Orthostatic blood pressure adaptations, aortic stiffness, and central hemodynamics in the general population: insights from the Malmö Offspring Study (MOS).

PURPOSE: Arterial stiffness is independently associated with orthostatic hypotension in older individuals. The relationship between orthostatic blood pressure adaptation and aortic stiffness has not been thoroughly examined in a younger population. We investigated the relationship between orthostatic blood pressure adaptations, central aortic hemodynamics, and aortic stiffness in a cohort of predominantly younger and middle-aged adults. METHODS: We analyzed an observational, population-based study of 5259 individuals living in Malmö, Sweden. We related aortic stiffness and central hemodynamics assessed by carotid-femoral pulse wave velocity and pulse wave analysis at the arteria radialis using Sphygmocor to orthostatic blood pressure adaptation after 3 min standing. RESULTS: The mean age of the population was 41.9 ± 14.5 years, and 52.1% were women. We observed the highest aortic stiffness and central aortic blood pressure measurements in the lowest and highest quartiles of orthostatic systolic blood pressure differences (p < 0.001).
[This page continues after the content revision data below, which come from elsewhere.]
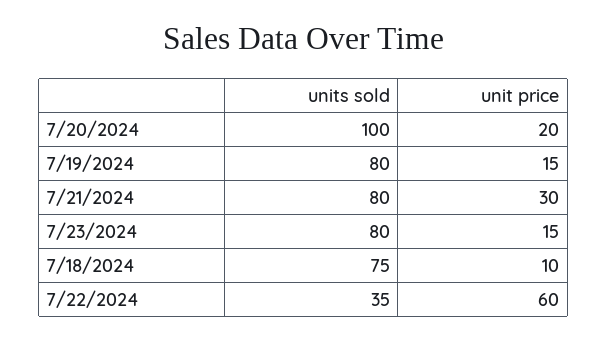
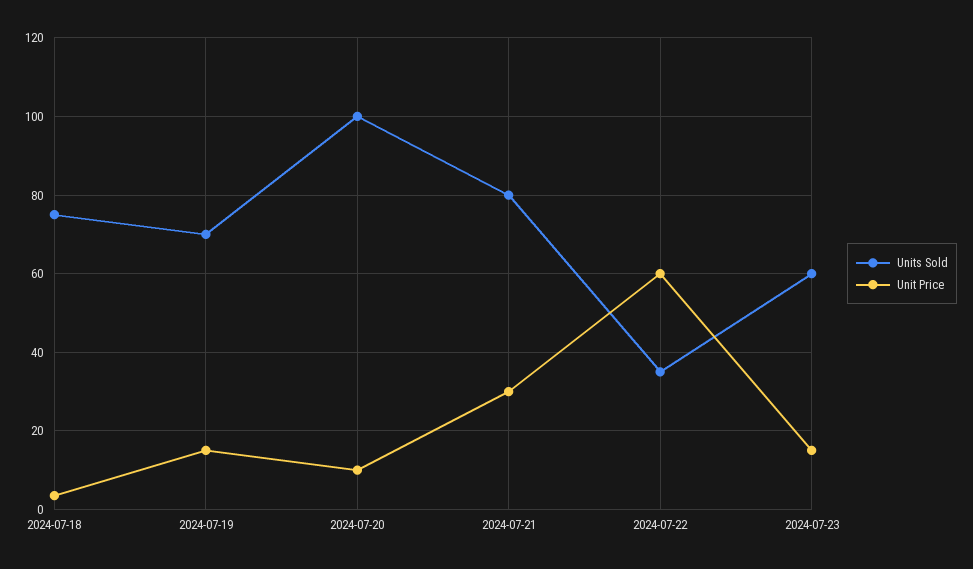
  {
    "units sold": {
      "7/20/2024": 100,
-     "7/19/2024": 80,
+     "7/19/2024": 70,
      "7/21/2024": 80,
-     "7/23/2024": 80,
+     "7/23/2024": 60,
      "7/18/2024": 75,
      "7/22/2024": 35
    },
    "unit price": {
-     "7/20/2024": 20,
+     "7/20/2024": 10,
      "7/19/2024": 15,
      "7/21/2024": 30,
      "7/23/2024": 15,
-     "7/18/2024": 10,
+     "7/18/2024": 4,
      "7/22/2024": 60
    }
  }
Aortic stiffness and central aortic blood pressure gradually decreased across increasing quartiles of orthostatic diastolic blood pressure difference (p < 0.001). After full adjustment, orthostatic diastolic blood pressure remained significantly associated with aortic stiffness (p = 0.001) and central aortic blood pressure (p < 0.001), whereas orthostatic systolic blood pressure was significantly associated only with central aortic systolic blood pressure (p = 0.009). No significant associations were found between subclinical orthostatic hypotension, aortic stiffness, and central hemodynamics. CONCLUSIONS: Our findings demonstrate that altered blood pressure responses to orthostatic challenges, both blood pressure reductions and blood pressure increases, are independently and inversely associated with markers of aortic stiffness (vascular aging) in a predominantly young to middle-aged population.